No One Cares About Change
David Owen is a coin revolutionary. The New Yorker writer is in favor of the elimination of the penny, nickel and dime in the name of convenience and common sense. In this week's Money Issue, he argues that pennies have lost their utility. A piece about pennies is the perfect fit for the New Yorker: It's about money in a literal sense, but neither the author nor the reader are expected to know anything about economics or finance. Owen's article is good, but writing about the Mint is just an entertaining waste of everyone's time.
Look in your pockets. Is there money in there? Hopefully yes! Even if you're broke, you've still at least interacted with cash and change at some point. Bills and coins are such a quotidian part of our existence that we rarely stop to think about their actual design, we just stick singles into soda machines and strippers. So whenever news comes out about the ugly and slightly gay redesign of five-dollar bill, there's a built-in interest. We've all used a five-dollar bill before.
But what's to be done about the uselessness of the penny or the hideous new five-dollar bill? Nothing. No one's going to boycott fives. Like a weird birthmark, five-dollar bills and pennies are just a part of life you have to accept.
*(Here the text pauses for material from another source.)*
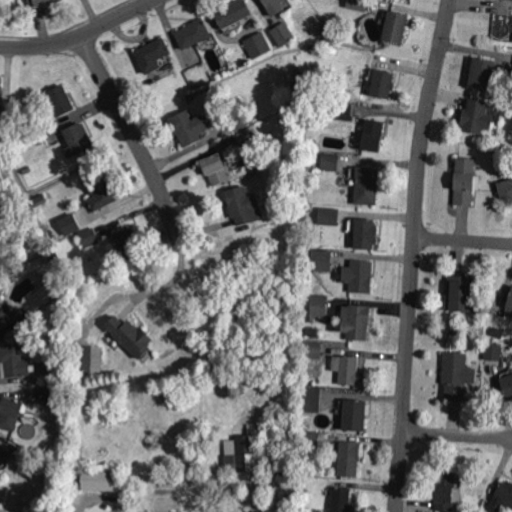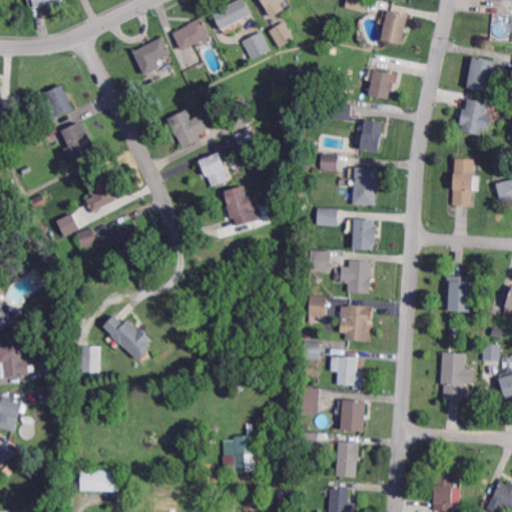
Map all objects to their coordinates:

Yes, there are problems with the Mint. Apparently it's grossly inefficient and continues to produce a coin that no one likes because of the Zinc and Coinstar lobbies. But assuming that money isn't literally made from the blood of children, I don't really care enough to do enough anything to change it. When was the last time you met an anti-Mint activist? Besides Ron Paul?
Pennies are the price we pay for apathy, and that's a cost I can live with.